* **Exercise details**: An identical copy of the records below is the expected result.

* **Saved data entries**:
╔══

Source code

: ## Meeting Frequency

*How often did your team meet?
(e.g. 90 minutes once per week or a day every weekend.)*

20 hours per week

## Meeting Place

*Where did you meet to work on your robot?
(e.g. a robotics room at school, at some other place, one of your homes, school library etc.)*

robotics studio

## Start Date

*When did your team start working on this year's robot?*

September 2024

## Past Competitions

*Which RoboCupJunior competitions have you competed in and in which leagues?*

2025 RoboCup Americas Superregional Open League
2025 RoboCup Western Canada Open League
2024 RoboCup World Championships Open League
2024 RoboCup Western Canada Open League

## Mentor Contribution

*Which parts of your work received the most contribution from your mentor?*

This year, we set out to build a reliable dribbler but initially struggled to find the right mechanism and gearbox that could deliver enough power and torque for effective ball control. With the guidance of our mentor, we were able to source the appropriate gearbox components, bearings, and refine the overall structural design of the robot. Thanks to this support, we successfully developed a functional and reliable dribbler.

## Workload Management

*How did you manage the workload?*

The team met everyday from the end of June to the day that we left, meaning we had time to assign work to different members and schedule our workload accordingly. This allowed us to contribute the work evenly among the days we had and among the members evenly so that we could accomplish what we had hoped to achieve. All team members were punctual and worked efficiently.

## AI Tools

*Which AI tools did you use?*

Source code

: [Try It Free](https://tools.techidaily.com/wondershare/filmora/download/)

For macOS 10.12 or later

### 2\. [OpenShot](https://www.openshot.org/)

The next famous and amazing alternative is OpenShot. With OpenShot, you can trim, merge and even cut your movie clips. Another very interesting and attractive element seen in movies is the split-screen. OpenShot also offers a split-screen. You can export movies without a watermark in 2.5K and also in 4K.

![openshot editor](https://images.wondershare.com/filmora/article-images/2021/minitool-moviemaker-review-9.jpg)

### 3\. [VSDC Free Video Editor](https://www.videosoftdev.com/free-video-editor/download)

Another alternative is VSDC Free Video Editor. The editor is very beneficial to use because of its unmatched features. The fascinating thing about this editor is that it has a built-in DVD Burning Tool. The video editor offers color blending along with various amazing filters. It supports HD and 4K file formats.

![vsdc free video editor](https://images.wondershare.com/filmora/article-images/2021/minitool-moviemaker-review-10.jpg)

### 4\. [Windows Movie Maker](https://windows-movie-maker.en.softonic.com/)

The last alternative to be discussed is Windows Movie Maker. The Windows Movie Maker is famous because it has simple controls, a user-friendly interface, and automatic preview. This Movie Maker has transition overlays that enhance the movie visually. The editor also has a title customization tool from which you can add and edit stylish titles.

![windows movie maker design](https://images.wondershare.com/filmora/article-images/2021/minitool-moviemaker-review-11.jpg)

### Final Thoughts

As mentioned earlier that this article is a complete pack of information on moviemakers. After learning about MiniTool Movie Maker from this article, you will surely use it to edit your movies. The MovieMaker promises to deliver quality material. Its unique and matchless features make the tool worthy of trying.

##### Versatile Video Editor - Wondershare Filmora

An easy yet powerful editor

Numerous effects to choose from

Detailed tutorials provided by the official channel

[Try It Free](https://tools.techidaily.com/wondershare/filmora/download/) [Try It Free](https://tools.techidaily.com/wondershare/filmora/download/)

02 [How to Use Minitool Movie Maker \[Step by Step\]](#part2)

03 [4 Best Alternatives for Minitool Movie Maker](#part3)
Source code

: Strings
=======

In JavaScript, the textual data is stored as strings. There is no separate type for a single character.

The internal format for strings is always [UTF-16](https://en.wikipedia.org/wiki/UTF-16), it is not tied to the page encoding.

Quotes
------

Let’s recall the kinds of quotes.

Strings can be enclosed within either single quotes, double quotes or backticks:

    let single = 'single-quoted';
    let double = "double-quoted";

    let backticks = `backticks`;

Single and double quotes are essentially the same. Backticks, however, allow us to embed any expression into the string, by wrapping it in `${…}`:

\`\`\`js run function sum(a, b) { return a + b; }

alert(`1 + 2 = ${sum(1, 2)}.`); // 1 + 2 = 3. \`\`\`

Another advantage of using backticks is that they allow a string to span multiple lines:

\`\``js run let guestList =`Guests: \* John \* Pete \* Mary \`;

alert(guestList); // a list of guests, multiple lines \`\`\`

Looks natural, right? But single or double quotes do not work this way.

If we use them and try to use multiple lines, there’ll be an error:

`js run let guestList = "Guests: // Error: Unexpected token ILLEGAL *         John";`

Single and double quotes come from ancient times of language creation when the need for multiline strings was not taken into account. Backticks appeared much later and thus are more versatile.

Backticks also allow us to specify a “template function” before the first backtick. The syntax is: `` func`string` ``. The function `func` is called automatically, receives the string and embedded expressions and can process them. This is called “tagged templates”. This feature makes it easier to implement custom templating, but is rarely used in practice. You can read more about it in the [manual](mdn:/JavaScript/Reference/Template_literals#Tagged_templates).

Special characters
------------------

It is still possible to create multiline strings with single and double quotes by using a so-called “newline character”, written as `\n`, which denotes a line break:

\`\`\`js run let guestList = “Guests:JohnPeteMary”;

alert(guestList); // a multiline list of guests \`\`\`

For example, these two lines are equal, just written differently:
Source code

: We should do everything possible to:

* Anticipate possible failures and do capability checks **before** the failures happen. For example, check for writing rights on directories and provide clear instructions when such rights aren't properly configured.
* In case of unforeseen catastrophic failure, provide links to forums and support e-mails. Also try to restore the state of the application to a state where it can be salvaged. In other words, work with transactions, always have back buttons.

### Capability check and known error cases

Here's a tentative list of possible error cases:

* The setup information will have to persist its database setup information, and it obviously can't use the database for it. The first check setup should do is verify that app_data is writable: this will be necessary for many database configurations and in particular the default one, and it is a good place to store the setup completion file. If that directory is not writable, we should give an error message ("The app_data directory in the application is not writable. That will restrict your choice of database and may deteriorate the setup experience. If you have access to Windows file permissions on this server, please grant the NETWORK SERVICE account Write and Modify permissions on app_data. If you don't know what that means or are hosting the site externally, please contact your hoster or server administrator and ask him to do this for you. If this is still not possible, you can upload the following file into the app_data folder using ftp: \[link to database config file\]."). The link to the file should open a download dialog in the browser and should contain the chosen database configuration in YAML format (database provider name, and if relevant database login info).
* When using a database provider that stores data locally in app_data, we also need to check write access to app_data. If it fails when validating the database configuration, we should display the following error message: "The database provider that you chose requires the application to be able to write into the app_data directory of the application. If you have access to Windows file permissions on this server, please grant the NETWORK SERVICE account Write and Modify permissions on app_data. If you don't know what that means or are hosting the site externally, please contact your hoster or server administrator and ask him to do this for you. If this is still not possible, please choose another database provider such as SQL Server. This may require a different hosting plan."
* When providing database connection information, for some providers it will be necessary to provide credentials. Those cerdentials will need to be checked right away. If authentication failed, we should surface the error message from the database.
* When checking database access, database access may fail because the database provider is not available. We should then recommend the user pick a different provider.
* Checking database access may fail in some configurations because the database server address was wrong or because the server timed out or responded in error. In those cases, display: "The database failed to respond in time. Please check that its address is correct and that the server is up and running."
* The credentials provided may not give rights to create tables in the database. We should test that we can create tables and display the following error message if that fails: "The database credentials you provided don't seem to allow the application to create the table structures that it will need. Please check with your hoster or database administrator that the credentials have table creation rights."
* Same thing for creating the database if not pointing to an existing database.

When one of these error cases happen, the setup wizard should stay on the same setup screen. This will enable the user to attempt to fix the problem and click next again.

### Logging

╚══

* **Final answer**:
Source code

: ## Meeting Frequency

*How often did your team meet?
(e.g. 90 minutes once per week or a day every weekend.)*

20 hours per week

## Meeting Place

*Where did you meet to work on your robot?
(e.g. a robotics room at school, at some other place, one of your homes, school library etc.)*

robotics studio

## Start Date

*When did your team start working on this year's robot?*

September 2024

## Past Competitions

*Which RoboCupJunior competitions have you competed in and in which leagues?*

2025 RoboCup Americas Superregional Open League
2025 RoboCup Western Canada Open League
2024 RoboCup World Championships Open League
2024 RoboCup Western Canada Open League

## Mentor Contribution

*Which parts of your work received the most contribution from your mentor?*

This year, we set out to build a reliable dribbler but initially struggled to find the right mechanism and gearbox that could deliver enough power and torque for effective ball control. With the guidance of our mentor, we were able to source the appropriate gearbox components, bearings, and refine the overall structural design of the robot. Thanks to this support, we successfully developed a functional and reliable dribbler.

## Workload Management

*How did you manage the workload?*

The team met everyday from the end of June to the day that we left, meaning we had time to assign work to different members and schedule our workload accordingly. This allowed us to contribute the work evenly among the days we had and among the members evenly so that we could accomplish what we had hoped to achieve. All team members were punctual and worked efficiently.

## AI Tools

*Which AI tools did you use?*

Source code

: [Try It Free](https://tools.techidaily.com/wondershare/filmora/download/)

For macOS 10.12 or later

### 2\. [OpenShot](https://www.openshot.org/)

The next famous and amazing alternative is OpenShot. With OpenShot, you can trim, merge and even cut your movie clips. Another very interesting and attractive element seen in movies is the split-screen. OpenShot also offers a split-screen. You can export movies without a watermark in 2.5K and also in 4K.

![openshot editor](https://images.wondershare.com/filmora/article-images/2021/minitool-moviemaker-review-9.jpg)

### 3\. [VSDC Free Video Editor](https://www.videosoftdev.com/free-video-editor/download)

Another alternative is VSDC Free Video Editor. The editor is very beneficial to use because of its unmatched features. The fascinating thing about this editor is that it has a built-in DVD Burning Tool. The video editor offers color blending along with various amazing filters. It supports HD and 4K file formats.

![vsdc free video editor](https://images.wondershare.com/filmora/article-images/2021/minitool-moviemaker-review-10.jpg)

### 4\. [Windows Movie Maker](https://windows-movie-maker.en.softonic.com/)

The last alternative to be discussed is Windows Movie Maker. The Windows Movie Maker is famous because it has simple controls, a user-friendly interface, and automatic preview. This Movie Maker has transition overlays that enhance the movie visually. The editor also has a title customization tool from which you can add and edit stylish titles.

![windows movie maker design](https://images.wondershare.com/filmora/article-images/2021/minitool-moviemaker-review-11.jpg)

### Final Thoughts

As mentioned earlier that this article is a complete pack of information on moviemakers. After learning about MiniTool Movie Maker from this article, you will surely use it to edit your movies. The MovieMaker promises to deliver quality material. Its unique and matchless features make the tool worthy of trying.

##### Versatile Video Editor - Wondershare Filmora

An easy yet powerful editor

Numerous effects to choose from

Detailed tutorials provided by the official channel

[Try It Free](https://tools.techidaily.com/wondershare/filmora/download/) [Try It Free](https://tools.techidaily.com/wondershare/filmora/download/)

02 [How to Use Minitool Movie Maker \[Step by Step\]](#part2)

03 [4 Best Alternatives for Minitool Movie Maker](#part3)
Source code

: Strings
=======

In JavaScript, the textual data is stored as strings. There is no separate type for a single character.

The internal format for strings is always [UTF-16](https://en.wikipedia.org/wiki/UTF-16), it is not tied to the page encoding.

Quotes
------

Let’s recall the kinds of quotes.

Strings can be enclosed within either single quotes, double quotes or backticks:

    let single = 'single-quoted';
    let double = "double-quoted";

    let backticks = `backticks`;

Single and double quotes are essentially the same. Backticks, however, allow us to embed any expression into the string, by wrapping it in `${…}`:

\`\`\`js run function sum(a, b) { return a + b; }

alert(`1 + 2 = ${sum(1, 2)}.`); // 1 + 2 = 3. \`\`\`

Another advantage of using backticks is that they allow a string to span multiple lines:

\`\``js run let guestList =`Guests: \* John \* Pete \* Mary \`;

alert(guestList); // a list of guests, multiple lines \`\`\`

Looks natural, right? But single or double quotes do not work this way.

If we use them and try to use multiple lines, there’ll be an error:

`js run let guestList = "Guests: // Error: Unexpected token ILLEGAL *         John";`

Single and double quotes come from ancient times of language creation when the need for multiline strings was not taken into account. Backticks appeared much later and thus are more versatile.

Backticks also allow us to specify a “template function” before the first backtick. The syntax is: `` func`string` ``. The function `func` is called automatically, receives the string and embedded expressions and can process them. This is called “tagged templates”. This feature makes it easier to implement custom templating, but is rarely used in practice. You can read more about it in the [manual](mdn:/JavaScript/Reference/Template_literals#Tagged_templates).

Special characters
------------------

It is still possible to create multiline strings with single and double quotes by using a so-called “newline character”, written as `\n`, which denotes a line break:

\`\`\`js run let guestList = “Guests:JohnPeteMary”;

alert(guestList); // a multiline list of guests \`\`\`

For example, these two lines are equal, just written differently:
Source code

: We should do everything possible to:

* Anticipate possible failures and do capability checks **before** the failures happen. For example, check for writing rights on directories and provide clear instructions when such rights aren't properly configured.
* In case of unforeseen catastrophic failure, provide links to forums and support e-mails. Also try to restore the state of the application to a state where it can be salvaged. In other words, work with transactions, always have back buttons.

### Capability check and known error cases

Here's a tentative list of possible error cases:

* The setup information will have to persist its database setup information, and it obviously can't use the database for it. The first check setup should do is verify that app_data is writable: this will be necessary for many database configurations and in particular the default one, and it is a good place to store the setup completion file. If that directory is not writable, we should give an error message ("The app_data directory in the application is not writable. That will restrict your choice of database and may deteriorate the setup experience. If you have access to Windows file permissions on this server, please grant the NETWORK SERVICE account Write and Modify permissions on app_data. If you don't know what that means or are hosting the site externally, please contact your hoster or server administrator and ask him to do this for you. If this is still not possible, you can upload the following file into the app_data folder using ftp: \[link to database config file\]."). The link to the file should open a download dialog in the browser and should contain the chosen database configuration in YAML format (database provider name, and if relevant database login info).
* When using a database provider that stores data locally in app_data, we also need to check write access to app_data. If it fails when validating the database configuration, we should display the following error message: "The database provider that you chose requires the application to be able to write into the app_data directory of the application. If you have access to Windows file permissions on this server, please grant the NETWORK SERVICE account Write and Modify permissions on app_data. If you don't know what that means or are hosting the site externally, please contact your hoster or server administrator and ask him to do this for you. If this is still not possible, please choose another database provider such as SQL Server. This may require a different hosting plan."
* When providing database connection information, for some providers it will be necessary to provide credentials. Those cerdentials will need to be checked right away. If authentication failed, we should surface the error message from the database.
* When checking database access, database access may fail because the database provider is not available. We should then recommend the user pick a different provider.
* Checking database access may fail in some configurations because the database server address was wrong or because the server timed out or responded in error. In those cases, display: "The database failed to respond in time. Please check that its address is correct and that the server is up and running."
* The credentials provided may not give rights to create tables in the database. We should test that we can create tables and display the following error message if that fails: "The database credentials you provided don't seem to allow the application to create the table structures that it will need. Please check with your hoster or database administrator that the credentials have table creation rights."
* Same thing for creating the database if not pointing to an existing database.

When one of these error cases happen, the setup wizard should stay on the same setup screen. This will enable the user to attempt to fix the problem and click next again.

### Logging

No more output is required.